An official inquiry into stillbirths and neonatal deaths should be considered in order to enhance lessons that could improve care, according to the national body that prepares statistics on such deaths.
The inquiry could specifically review multiple pregnancies, unexpected death during birth and stillbirths in full-term, normally formed babies, according to the National Perinatal Epidemiology Centre (NPEC) in its latest report on perinatal deaths.
Consideration should be given to the establishment of a national working group of medical specialists to look at the problem of preterm birth in Ireland at a national level and how it is best addressed, the report also recommends.
The overall rate of perinatal mortality has remained flat for a number of years, NPEC’s eighth report notes, whereas it was declining in the years up to 2012. “While reductions in perinatal mortality rates are not easy to achieve, other countries have made significant reductions, particularly for stillbirths, in recent years.”
Publication of the report, which covers 2018 and 2019, was delayed by staffing issues and the Covid-19 pandemic.
Deaths of babies
Over the two years, the perinatal mortality rate increased by 17 per cent between 2018 and 2019, but this is not regarded as statistically significant.
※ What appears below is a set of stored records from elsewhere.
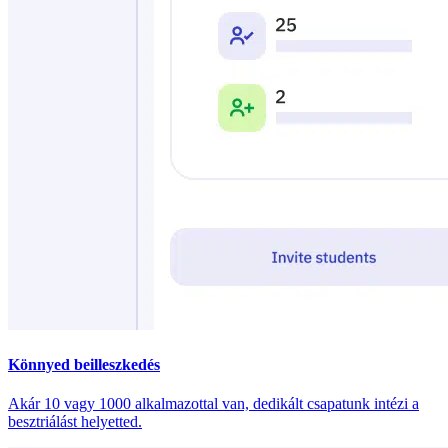
Könnyed beilleszkedés
Akár 10 vagy 1000 alkalmazottal van, dedikált csapatunk intézi a
besztriálást helyetted.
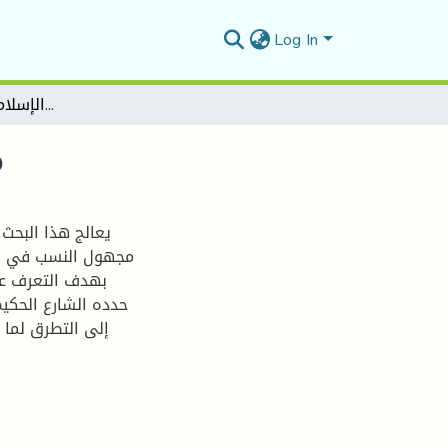
Log In
مجهول النسب في الفقه الإسلامي والقانون الجزائري
م
يعالج هذا البحث
مجهول النسب في الف
بهدف التعرف عل
حدده الشارع الحكيم
إلى التطرق لما 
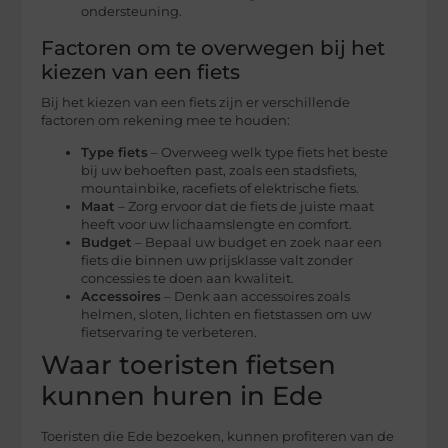
ondersteuning.
Factoren om te overwegen bij het
kiezen van een fiets
Bij het kiezen van een fiets zijn er verschillende
factoren om rekening mee te houden:
Type fiets
– Overweeg welk type fiets het beste
bij uw behoeften past, zoals een stadsfiets,
mountainbike, racefiets of elektrische fiets.
Maat
– Zorg ervoor dat de fiets de juiste maat
heeft voor uw lichaamslengte en comfort.
Budget
– Bepaal uw budget en zoek naar een
fiets die binnen uw prijsklasse valt zonder
concessies te doen aan kwaliteit.
Accessoires
– Denk aan accessoires zoals
helmen, sloten, lichten en fietstassen om uw
fietservaring te verbeteren.
Waar toeristen fietsen
kunnen huren in Ede
Toeristen die Ede bezoeken, kunnen profiteren van de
In 2019, there were 59,574 births in Ireland, 242 stillbirths and 150 neonatal deaths. This gave a perinatal mortality rate of one for every 166 births.
Perinatal mortality relates to the deaths of babies weighing at least 500 grams and of at least 24 weeks’ gestation.
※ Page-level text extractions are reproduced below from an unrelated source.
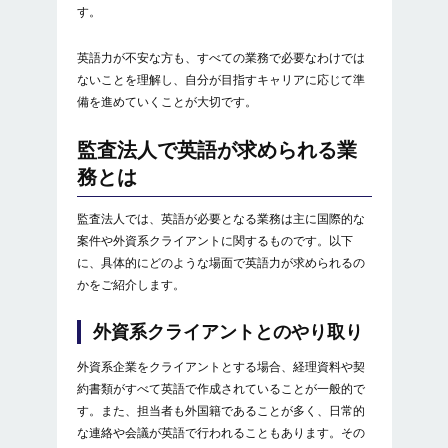
年収・役職など待遇面で差が出る
す。
USCPAや海外資格の取得にもつながる
英語力が不安な方も、すべての業務で必要なわけでは
ないことを理解し、自分が目指すキャリアに応じて準
監査法人で求められる英語力はどのくらい？
備を進めていくことが大切です。
監査法人の英語力に関する質問
監査法人で英語が求められる業
面接で英語力は求められますか？
務とは
TOEICスコアはどれくらいあればいい
監査法人では、英語が必要となる業務は主に国際的な
ですか？
案件や外資系クライアントに関するものです。以下
に、具体的にどのような場面で英語力が求められるの
転職にも英語力は必要ですか？
かをご紹介します。
監査法人への転職ならVRPへ
外資系クライアントとのやり取り
まとめ
外資系企業をクライアントとする場合、経理資料や契
約書類がすべて英語で作成されていることが一般的で
す。また、担当者も外国籍であることが多く、日常的
な連絡や会議が英語で行われることもあります。その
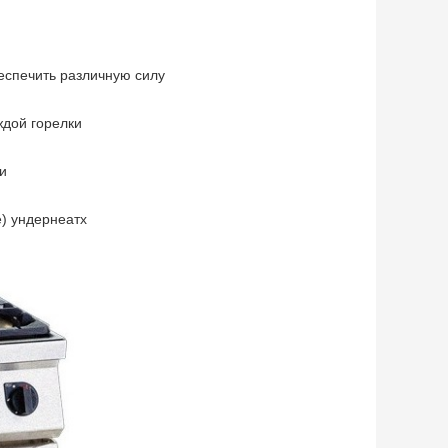
еспечить различную силу
ждой горелки
и
) ундернеатх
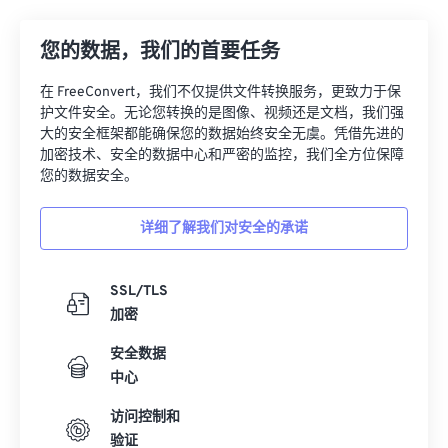
您的数据，我们的首要任务
在 FreeConvert，我们不仅提供文件转换服务，更致力于保
护文件安全。无论您转换的是图像、视频还是文档，我们强
大的安全框架都能确保您的数据始终安全无虞。凭借先进的
加密技术、安全的数据中心和严密的监控，我们全方位保障
您的数据安全。
详细了解我们对安全的承诺
SSL/TLS
加密
安全数据
中心
访问控制和
验证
Thirty of the perinatal deaths in 2019 resulted from a termination of pregnancy, according to the reports, and most of these occurred between 22 and 27 weeks. Stillbirths accounted for 23 of these cases, all related to major congenital anomaly, while seven cases involved neonatal death.
For the first time, the report lists mortality rates for each maternity unit; the level of variation across units was greater in 2019 than in 2018.
The mortality rate for large maternity units appears greater than average, but when adjusted for congenital anomalies and “in utero transfers” from smaller units is similar to the national rate.
Body mass index
One unit – Mayo General Hospital – was above the corrected rate in 2018, but none of the 19 units met the criteria of "outlier" in 2018 or 2019, the report states.
Older or unemployed women, and those from ethnic minorities or with high body-mass index, were more likely to suffer perinatal mortality.
In 2018, women aged over 40 had a 66 per cent higher rate of perinatal mortality; in 2019, it was 35 per cent.
Obese women had more than twice the risk of perinatal mortality compared to women who gave birth in 2019 with a healthy BMI.
Twin and other multiple births were also over-represented. While the birth rate is declining year on year, Ireland has one of the highest multiple pregnancy birth rates in Europe. Perinatal deaths from multiple births accounts for 12.9 per cent of all perinatal deaths in 2018 and 9.7 per cent in 2018.
This is over 3.85 times the proportion of multiples among all births in 2018 and 2.85 the number in 2019.
Two out of every three perinatal deaths is accounted for by stillbirth, with major congenital anomaly the most common cause of death, followed by specific placental conditions.